S.B. 570 creates format requirements for notices sent to California residents to better “call attention to the nature and significance of the information” in the notices. The notice must be in plain language with at least size ten font and entitled “Notice of Data Breach.” The notice must contain five headings: “What Happened,” “What Information Was Involved,” “What We Are Doing,” “What You Can Do,” and “For More Information.” S.B. 570 contains a notification template designed to satisfy the new requirements.
These format requirements further differentiate California notifications from other states and may increase the time and expense to notify California residents. In some circumstances, the notification to California residents may even conflict with notification requirements of other states. For example, Massachusetts does not permit a company to notify its residents about the nature of the breach or unauthorized acquisition, so a company may need to draft a separate notice for California residents when a data breach impacts multiple states.

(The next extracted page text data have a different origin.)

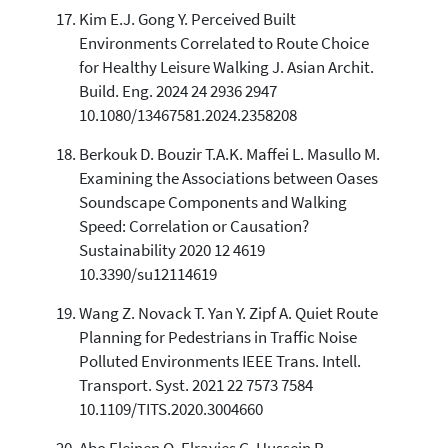
Kim E.J. Gong Y. Perceived Built
Environments Correlated to Route Choice
for Healthy Leisure Walking J. Asian Archit.
Build. Eng. 2024 24 2936 2947
10.1080/13467581.2024.2358208
Berkouk D. Bouzir T.A.K. Maffei L. Masullo M.
Examining the Associations between Oases
Soundscape Components and Walking
Speed: Correlation or Causation?
Sustainability 2020 12 4619
10.3390/su12114619
Wang Z. Novack T. Yan Y. Zipf A. Quiet Route
Planning for Pedestrians in Traffic Noise
Polluted Environments IEEE Trans. Intell.
Transport. Syst. 2021 22 7573 7584
10.1109/TITS.2020.3004660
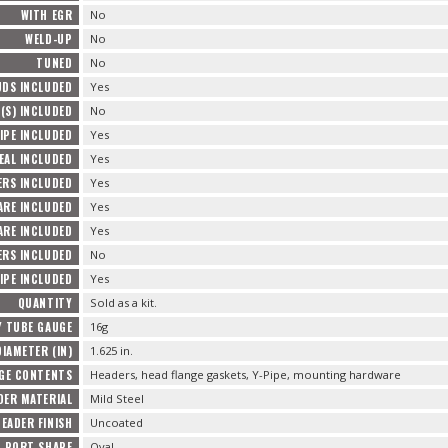
WITH EGR
No
WELD-UP
No
TUNED
No
UDS INCLUDED
Yes
(S) INCLUDED
No
IPE INCLUDED
Yes
EAL INCLUDED
Yes
ERS INCLUDED
Yes
ARE INCLUDED
Yes
RE INCLUDED
Yes
ERS INCLUDED
No
IPE INCLUDED
Yes
QUANTITY
Sold as a kit.
 TUBE GAUGE
16g
IAMETER (IN)
1.625 in.
GE CONTENTS
Headers, head flange gaskets, Y-Pipe, mounting hardware
DER MATERIAL
Mild Steel
HEADER FINISH
Uncoated
D PORT SHAPE
Oval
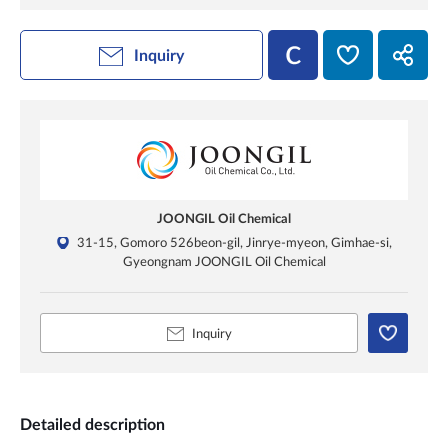
Inquiry
JOONGIL Oil Chemical
31-15, Gomoro 526beon-gil, Jinrye-myeon, Gimhae-si,
Gyeongnam JOONGIL Oil Chemical
Inquiry
Detailed description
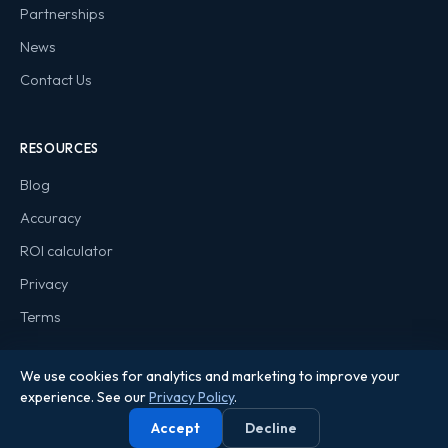
Partnerships
News
Contact Us
RESOURCES
Blog
Accuracy
ROI calculator
Privacy
Terms
We use cookies for analytics and marketing to improve your
experience. See our
Privacy Policy
.
© 2026 Qanooni. All rights reserved.
Accept
Decline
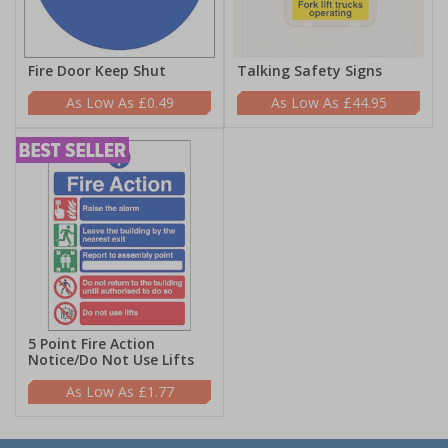
Fire Door Keep Shut
Talking Safety Signs
£0.49
£44.95
5 Point Fire Action
Notice/Do Not Use Lifts
£1.77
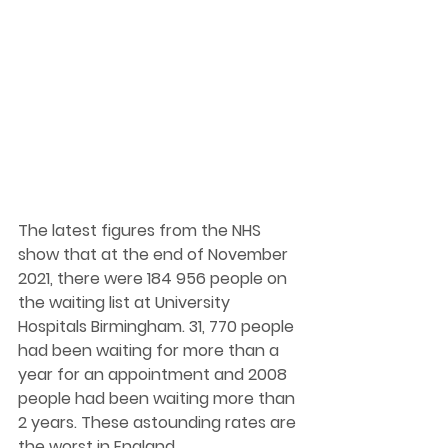
The latest figures from the NHS 
show that at the end of November 
2021, there were 184 956 people on 
the waiting list at University 
Hospitals Birmingham. 31, 770 people 
had been waiting for more than a 
year for an appointment and 2008 
people had been waiting more than 
2 years. These astounding rates are 
the worst in England.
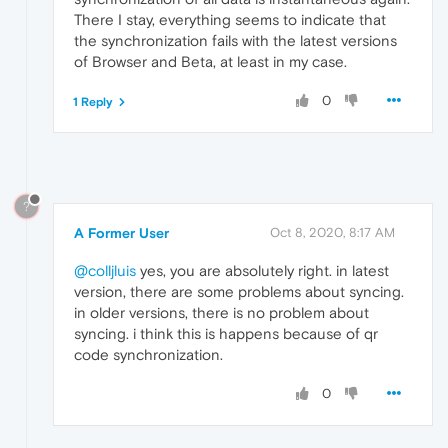
There I stay, everything seems to indicate that
the synchronization fails with the latest versions
of Browser and Beta, at least in my case.
0
1 Reply
?
A Former User
Oct 8, 2020, 8:17 AM
@colljluis
yes, you are absolutely right. in latest
version, there are some problems about syncing.
in older versions, there is no problem about
syncing. i think this is happens because of qr
code synchronization.
0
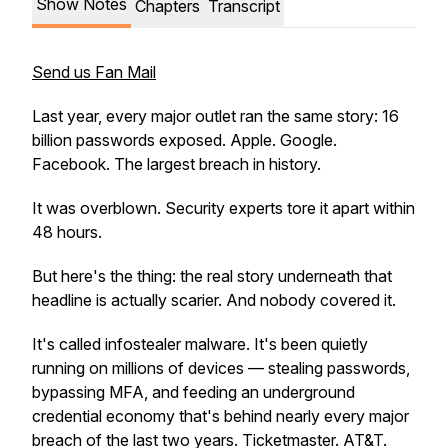
Show Notes
Chapters
Transcript
Send us Fan Mail
Last year, every major outlet ran the same story: 16
billion passwords exposed. Apple. Google.
Facebook. The largest breach in history.
It was overblown. Security experts tore it apart within
48 hours.
But here's the thing: the real story underneath that
headline is actually scarier. And nobody covered it.
It's called infostealer malware. It's been quietly
running on millions of devices — stealing passwords,
bypassing MFA, and feeding an underground
credential economy that's behind nearly every major
breach of the last two years. Ticketmaster. AT&T.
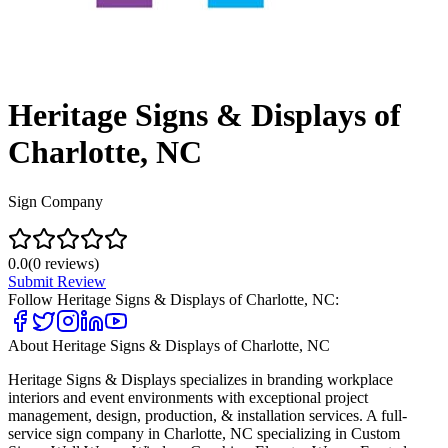
Heritage Signs & Displays of
Charlotte, NC
Sign Company
0.0
(
0
reviews)
Submit Review
Follow
Heritage Signs & Displays of Charlotte, NC
:
About
Heritage Signs & Displays of Charlotte, NC
Heritage Signs & Displays specializes in branding workplace
interiors and event environments with exceptional project
management, design, production, & installation services. A full-
service sign company in Charlotte, NC specializing in Custom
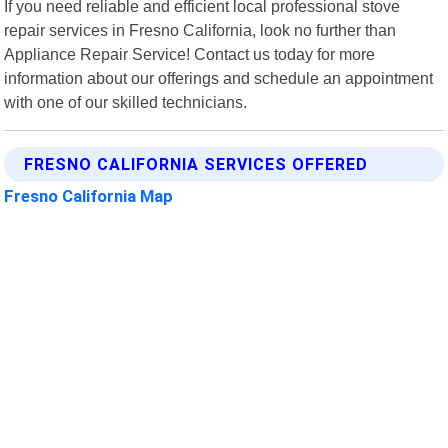
If you need reliable and efficient local professional stove
repair services in Fresno California, look no further than
Appliance Repair Service! Contact us today for more
information about our offerings and schedule an appointment
with one of our skilled technicians.
FRESNO CALIFORNIA SERVICES OFFERED
Fresno California Map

California permits “substitute notice” when a company must notify more than 500,000 residents or the cost to notify would be more than $250,000. The new law clarifies how the company can provide substitute notice, which includes emailing the resident, posting a link to the notice on its website for at least 30 days, and notifying major statewide media and the Office of Information Security within the California Department of Technology. Alternatively, if the breach only involves the unauthorized acquisition of the username or email address for an online account in combination with the password or security question/answer—and no other personal information is compromised—then a company may notify the resident electronically and direct the resident to change his or her password and security question/answer.